Con un movimiento de muñeca, Tommy lanzó el destornillador al techo de un edificio de cuatro pisos que había al otro lado de la calle. En un callejón a pocos metros de distancia había dos tipos esperando a adelantarse al drogata y robarle ellos, o robarle a él si tenía éxito, y en ese momento decidieron ir a la calle contigua a ver si allí pasaba algo.

Tommy ya estaba a media manzana de distancia cuando oyó las pisadas desiguales del drogata, que seguía tras él. Se volvió y el otro se detuvo.

—Dame la pasta —dijo el drogadicto.

—Deja de robarme. No tienes armas y yo no tengo dinero. Esto no te va a servir de nada.

—Vale, dame un dólar.

—Sigo sin tener dinero —dijo Tommy, sacándose los bolsillos. A la acera cayó una nota del inspector 18, que había dado el visto bueno a la prenda. Oyó movimiento en las alturas, garras sobre la piedra, y se estremeció—. Oh, oh.

—Cincuenta centavos —dijo el drogata. Se metió la mano en el bolsillo de la sudadera y le apuntó con el dedo como si fuera una pistola—. Te dispararé.

—Debes de ser el peor ladrón a mano armada del mundo.

El drogata hizo una pausa de un segundo y sacó del bolsillo la mano con el índice extendido.

—Quiero la pasta.

Tommy negó con la cabeza. Creía haber dejado atrás a los gatos, pero o los felinos seguían conectados con él de algún modo o había tantos que no podía ir a ninguna parte sin encontrar alguno de caza. No le apetecía nada explicarle a Jody lo que pasaba.

—¿Cómo te llamas? —le preguntó al drogata.

—No te lo diré. Podrías denunciarme.

—Vale. Te llamaré Bob. Bob, ¿has visto alguna vez a un gato hacer eso? —repuso, señalando hacia arriba.

El drogata alzó la mirada para ver a una docena de gatos bajando hacia él, boca abajo, por el costado del edificio.

—No. Vale, ya no te robaré —dijo el drogadicto, fijando su atención en la manada de gatos vampiro que descendía a por él—. Que tengas buenas noches.

—Lo siento —dijo Tommy con sinceridad.

Se volvió y corrió calle arriba para poner cierta distancia entre los gritos y él, aunque solo duraron unos segundos. Volvió la mirada para comprobar que el drogata había desaparecido. Bueno, más bien había quedado reducido a un montón de polvo gris en medio de sus ropas vacías.

—Seguro que le habría gustado acabar así —se dijo Tommy.

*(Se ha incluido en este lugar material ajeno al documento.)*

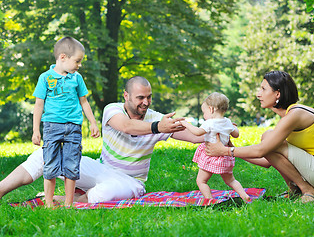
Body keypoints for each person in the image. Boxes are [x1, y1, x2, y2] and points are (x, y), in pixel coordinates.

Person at [0, 76, 203, 203]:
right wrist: (157, 127)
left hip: (131, 182)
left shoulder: (157, 118)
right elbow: (126, 126)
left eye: (149, 97)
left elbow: (195, 137)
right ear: (126, 95)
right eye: (140, 97)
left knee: (105, 193)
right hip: (101, 169)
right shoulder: (112, 110)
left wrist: (218, 131)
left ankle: (71, 199)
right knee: (44, 155)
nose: (146, 102)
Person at [205, 71, 314, 203]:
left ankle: (309, 192)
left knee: (268, 137)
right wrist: (232, 149)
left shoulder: (296, 114)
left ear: (277, 94)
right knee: (269, 139)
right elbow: (267, 161)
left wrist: (225, 151)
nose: (258, 94)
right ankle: (294, 190)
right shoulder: (288, 116)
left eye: (263, 89)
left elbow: (262, 151)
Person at [31, 37, 100, 207]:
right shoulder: (45, 78)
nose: (79, 65)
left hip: (73, 128)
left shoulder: (76, 78)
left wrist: (92, 122)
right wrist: (36, 130)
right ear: (63, 57)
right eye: (77, 61)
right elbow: (39, 105)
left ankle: (68, 205)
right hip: (52, 127)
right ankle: (48, 204)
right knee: (50, 167)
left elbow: (84, 101)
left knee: (71, 166)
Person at [181, 92, 250, 202]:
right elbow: (236, 135)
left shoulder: (209, 123)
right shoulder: (227, 122)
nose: (204, 116)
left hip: (211, 156)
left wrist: (186, 124)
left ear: (211, 109)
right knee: (231, 180)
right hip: (225, 157)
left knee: (201, 181)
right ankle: (244, 195)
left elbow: (197, 132)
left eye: (204, 112)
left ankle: (209, 200)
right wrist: (233, 127)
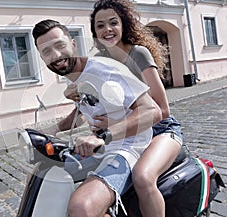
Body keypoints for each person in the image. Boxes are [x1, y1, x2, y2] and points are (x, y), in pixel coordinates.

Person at [64, 0, 183, 217]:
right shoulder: (99, 62)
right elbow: (90, 105)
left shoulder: (138, 54)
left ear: (123, 25)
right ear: (95, 32)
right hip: (126, 136)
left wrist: (116, 124)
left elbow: (162, 110)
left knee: (143, 177)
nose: (107, 29)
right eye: (100, 26)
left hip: (161, 130)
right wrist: (77, 98)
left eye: (113, 23)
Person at [32, 19, 162, 217]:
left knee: (81, 206)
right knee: (41, 175)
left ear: (73, 44)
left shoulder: (105, 70)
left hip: (129, 148)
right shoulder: (76, 77)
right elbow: (82, 114)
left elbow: (152, 111)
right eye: (47, 51)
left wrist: (103, 135)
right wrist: (48, 131)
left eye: (60, 45)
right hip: (101, 149)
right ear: (42, 58)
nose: (56, 55)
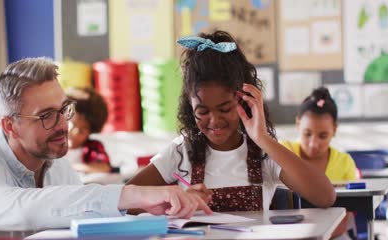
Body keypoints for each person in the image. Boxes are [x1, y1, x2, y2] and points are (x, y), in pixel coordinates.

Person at [0, 57, 212, 240]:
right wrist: (134, 194)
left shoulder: (56, 165)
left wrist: (156, 206)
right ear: (10, 126)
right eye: (47, 116)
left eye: (63, 110)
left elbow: (86, 215)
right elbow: (24, 207)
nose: (63, 125)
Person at [127, 30, 335, 213]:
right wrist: (173, 198)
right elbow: (125, 201)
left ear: (245, 100)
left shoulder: (263, 153)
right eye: (202, 111)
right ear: (190, 110)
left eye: (225, 109)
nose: (214, 120)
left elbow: (325, 196)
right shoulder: (181, 153)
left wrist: (262, 138)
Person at [281, 87, 358, 240]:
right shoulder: (284, 151)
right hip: (287, 233)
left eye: (323, 136)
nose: (313, 143)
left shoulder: (344, 162)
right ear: (298, 124)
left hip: (332, 236)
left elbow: (346, 218)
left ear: (334, 130)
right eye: (307, 134)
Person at [66, 88, 111, 173]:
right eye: (72, 124)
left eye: (82, 131)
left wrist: (72, 167)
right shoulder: (52, 144)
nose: (75, 133)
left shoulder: (92, 147)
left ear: (91, 132)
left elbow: (104, 167)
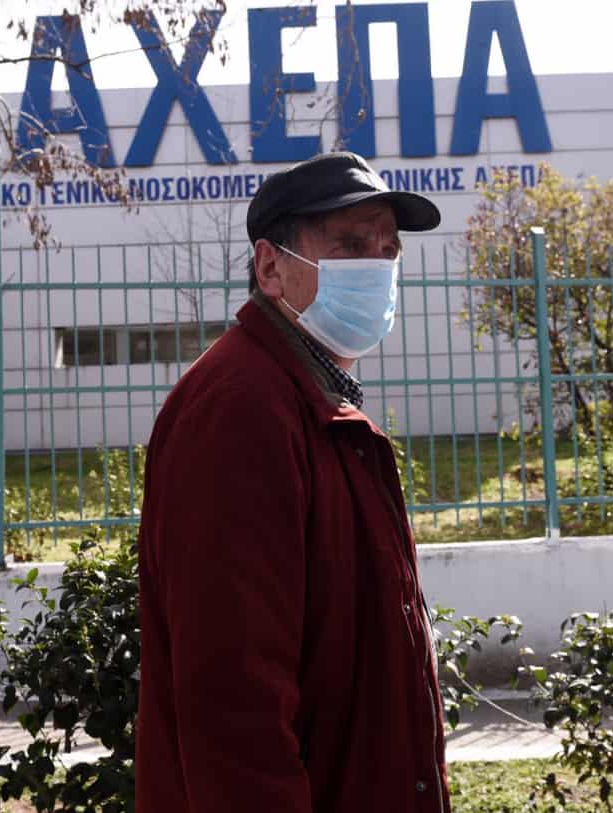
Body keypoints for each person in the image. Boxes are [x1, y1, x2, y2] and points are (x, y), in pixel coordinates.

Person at [135, 152, 450, 812]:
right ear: (271, 268)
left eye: (388, 250)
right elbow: (235, 701)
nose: (378, 267)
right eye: (350, 245)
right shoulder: (241, 410)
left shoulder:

Había supuesto que los gatos irían a por los dos del callejón, pero atacaban a los que estaban en plena calle. Tendría que convencer a Jody para abandonar la ciudad, como debían haber hecho desde el principio.

Corrió las doce manzanas que quedaban hasta el loft, procurando no correr tan deprisa como para que se fijaran en él. Intentó parecer alguien que llegaba tarde a reunirse con su novia, lo cual en cierto sentido era cierto. Esperó un momento ante la puerta antes de apretar el timbre. ¿Qué iba a decirle? ¿Y si no quería verlo? No tenía experiencias que le ayudaran. Era la primera chica con la que se había acostado estando sobrio. La primera chica con la que había vivido. La primera que se había duchado con él, que había bebido su sangre, que lo había convertido en vampiro, y que lo había arrojado lesionado y desnudo por la ventana de un segundo piso. Era su primer amor. ¿Y si lo mandaba a paseo?

Escuchó, miró el contrachapado que tapaba las ventanas, olfateó el aire. Podía oír gente dentro, al menos dos personas, pero no hablaban. Había máquinas en funcionamiento, luces zumbando, olor a sangre y a rata que le llegaba por debajo de la puerta. Se hubiera sentido mejor si hubiera percibido amor en el aire, pero, bueno, en fin.

Se pasó los dedos por el pelo, se quitó las últimas hebras de sedal que le colgaban de la ropa como si fueran vello púbico de cristal, y llamó al timbre.